Yogyakarta – Kasus dugaan kekerasan dan penganiayaan terhadap puluhan anak di tempat penitipan anak (daycare) Little Aresha menggemparkan Kota Yogyakarta. Orang tua korban mendatangi Wali Kota Yogyakarta, Hasto Wardoyo, untuk mengadukan nasib anak-anak mereka, Minggu (26/4/2026).
Pengaduan ini menyusul penggerebekan dan penyegelan daycare oleh pihak kepolisian pada Jumat (24/4/2026), setelah adanya laporan dugaan tindak kekerasan.
Pertemuan yang berlangsung selama tiga jam tersebut diwarnai dengan curahan hati para orang tua mengenai pengalaman traumatis yang dialami anak-anak mereka selama dititipkan di Little Aresha.
Norman Windarto, salah seorang orang tua, menggambarkan kondisi daycare tersebut lebih sadis dari penjara.
Ia membeberkan kejanggalan yang dialami anaknya, termasuk ketakutan berlebihan saat akan dimandikan dan luka-luka fisik yang tidak bisa dijelaskan oleh pihak daycare.
“Mungkin kalau boleh disebut, daycare ini seperti camp yang lebih sadis dari penjara,” ujar Norman.
Norman mengungkapkan, kecurigaannya semakin kuat saat melihat video yang menunjukkan anak-anak diikat tanpa busana, hanya mengenakan popok.
Ia mengaku terpukau dengan branding profesional dan meyakinkan yang ditampilkan oleh daycare tersebut, termasuk profil pengelola dengan gelar pendidikan tinggi.
“Jujur branding-nya bagus sekali, body language pemiliknya saat menyambut anak sangat baik, bahkan mereka terlihat bisa menenangkan anak dengan cepat,” ungkap Norman.
Selain itu, Little Aresha menawarkan layanan penjemputan fleksibel tanpa biaya tambahan dengan biaya bulanan sekitar Rp1 juta.
Namun, fleksibilitas ini dibayar mahal dengan pembatasan akses masuk bagi orang tua, yang hanya diperbolehkan mengantar dan menjemput di depan pintu dengan alasan protokol kesehatan.

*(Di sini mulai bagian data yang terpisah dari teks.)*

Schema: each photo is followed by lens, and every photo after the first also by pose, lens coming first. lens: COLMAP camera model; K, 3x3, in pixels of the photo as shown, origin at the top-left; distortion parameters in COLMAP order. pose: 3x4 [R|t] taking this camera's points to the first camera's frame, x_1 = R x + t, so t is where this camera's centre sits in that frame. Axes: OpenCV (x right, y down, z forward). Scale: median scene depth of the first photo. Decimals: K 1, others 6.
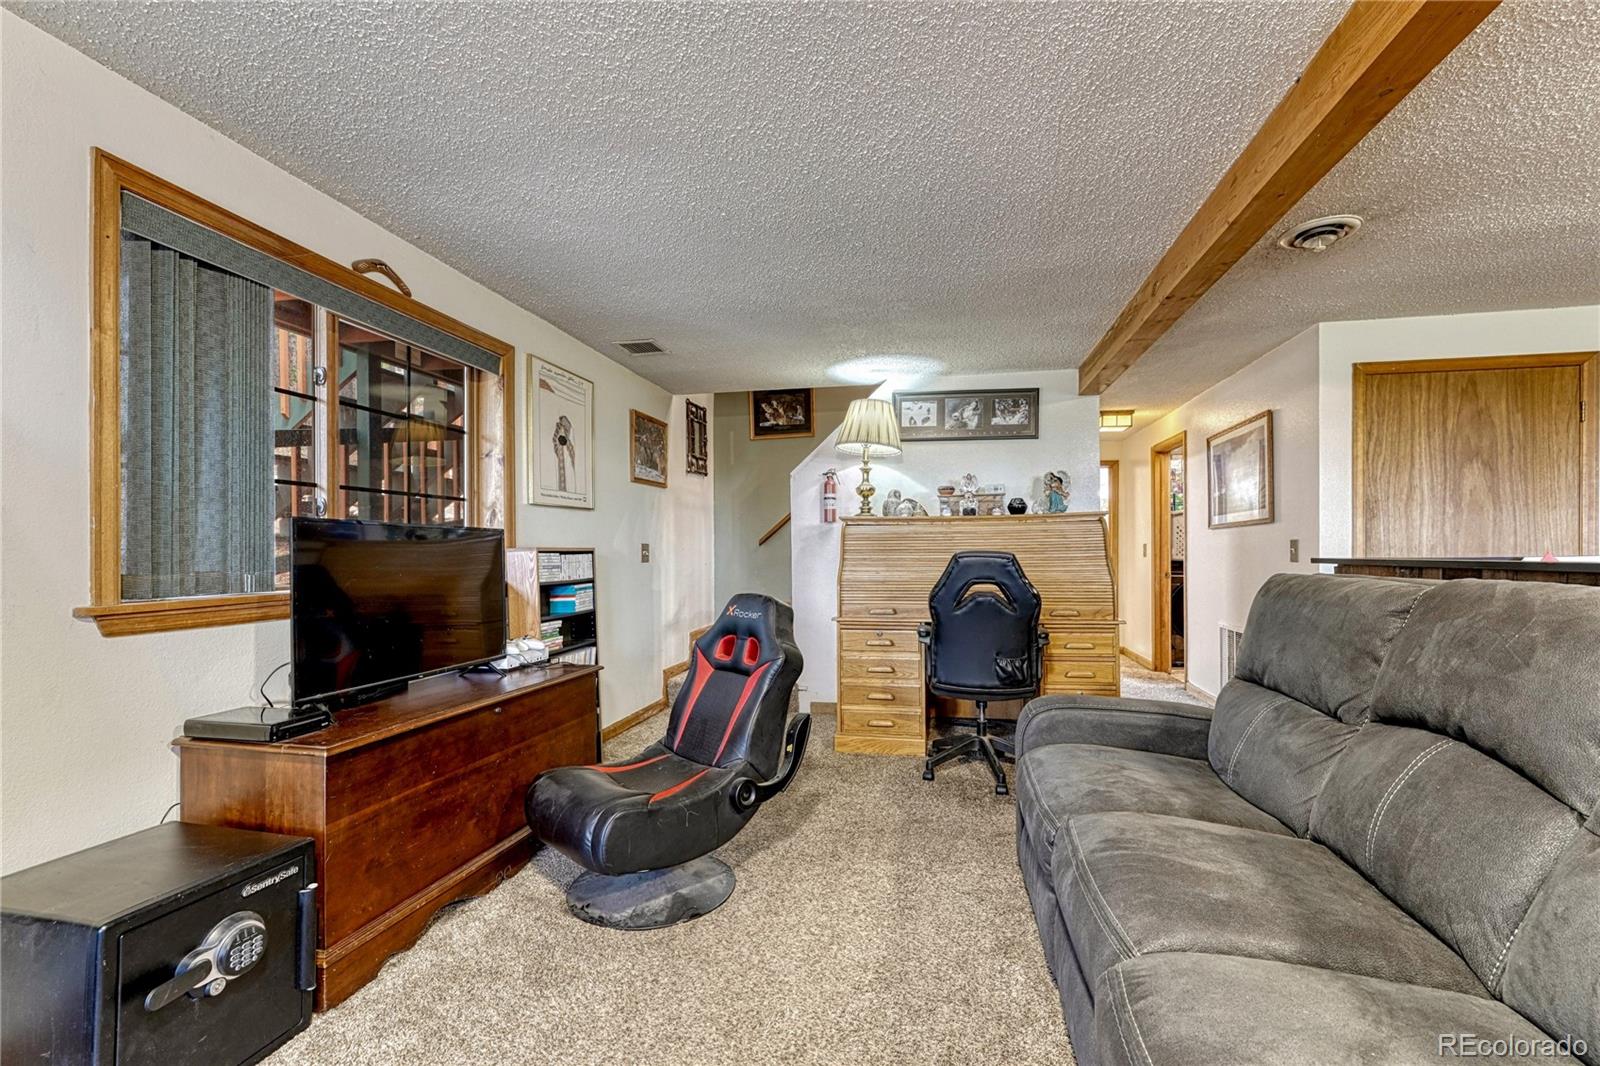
lens RADIAL K [[671.1, 0, 810.2], [0, 671.1, 547.8], [0, 0, 1]] dist [-0.004130, 0.001173]
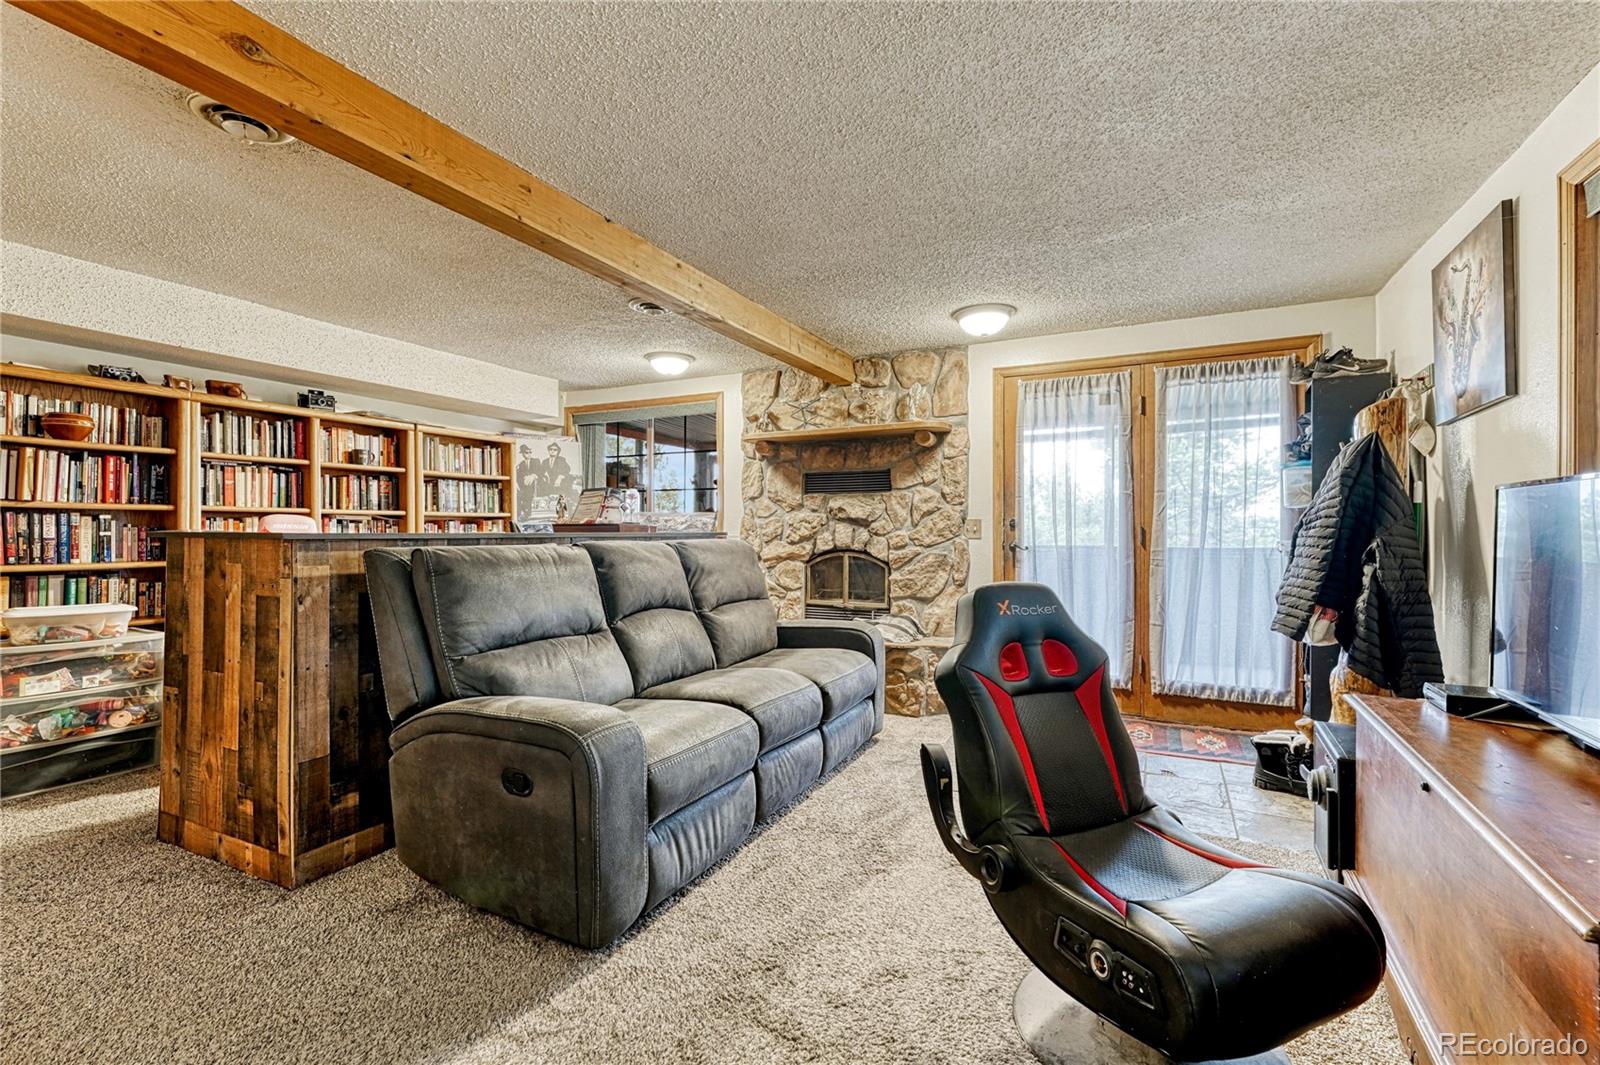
lens RADIAL K [[690.3, 0, 801.3], [0, 690.3, 531.7], [0, 0, 1]] dist [-0.003102, 0.002120]
pose [[-0.965046, 0.000431, 0.262081, -0.060940], [-0.001282, 0.999979, -0.006364, 0.012886], [-0.262078, -0.006477, -0.965025, 1.173521]]
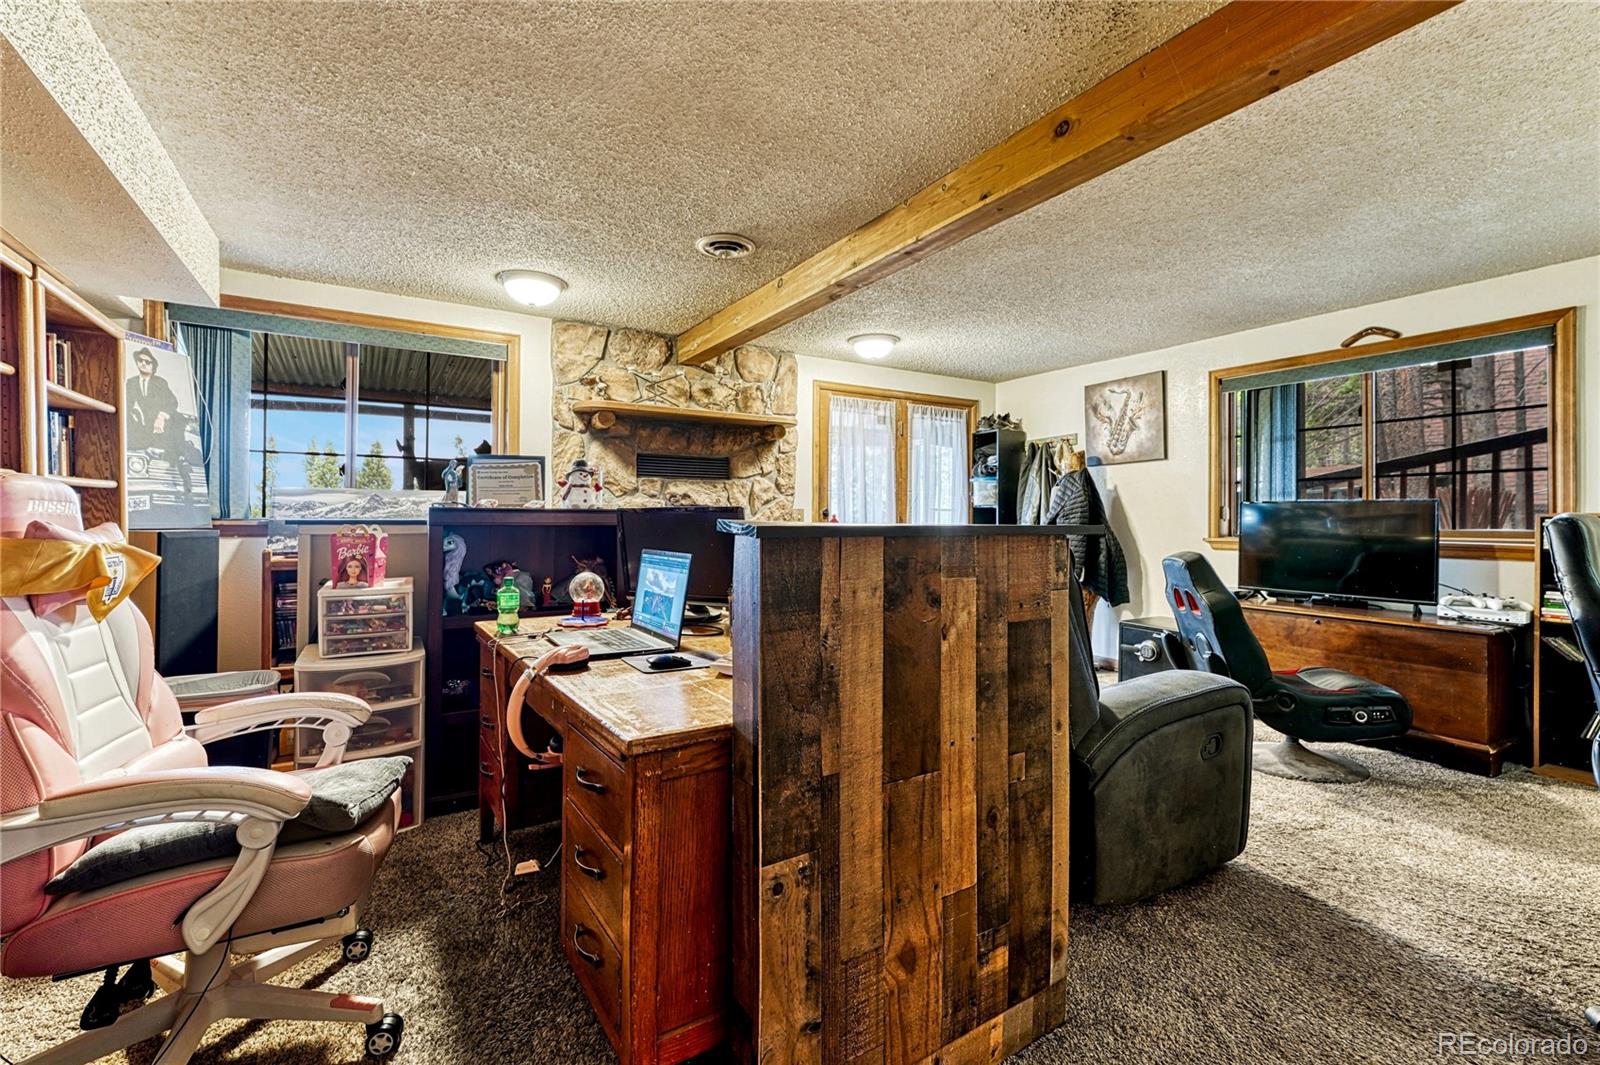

Akibat kejadian ini, Norman menuntut agar seluruh pihak yang terlibat dihukum seberat-beratnya.
Wali Kota Hasto Wardoyo menyatakan keprihatinannya dan berjanji akan mengawal kasus ini hingga tuntas.
“Kami akan bersama orang tua untuk memastikan keadilan ditegakkan bagi para korban yang mendapatkan perlakuan tidak manusiawi,” tegas Hasto.
Hasto menegaskan, setiap lembaga pendidikan harus memiliki izin dan standar operasional prosedur (SOP) yang ketat. Ia menyebutkan bahwa operasional Little Aresha ilegal karena tidak memiliki izin resmi.
Selain itu, Hasto menyoroti adanya dugaan penipuan dan pembohongan publik yang dilakukan pengelola kepada orang tua.
Pemerintah Kota Yogyakarta melalui Dinas PPA telah membentuk tim khusus yang melibatkan konsultan hukum untuk mengawal kasus ini.
Tim ini bertugas mencatat seluruh pelanggaran yang terjadi, baik administratif maupun pidana, untuk dijadikan bahan masukan dalam proses hukum.
Hasto memastikan bahwa selain proses pidana, pengelola juga terancam sanksi administratif berat. Pemerintah kota akan melakukan audit menyeluruh terhadap seluruh yayasan dan tempat penitipan anak di Yogyakarta untuk mencegah kejadian serupa terulang kembali.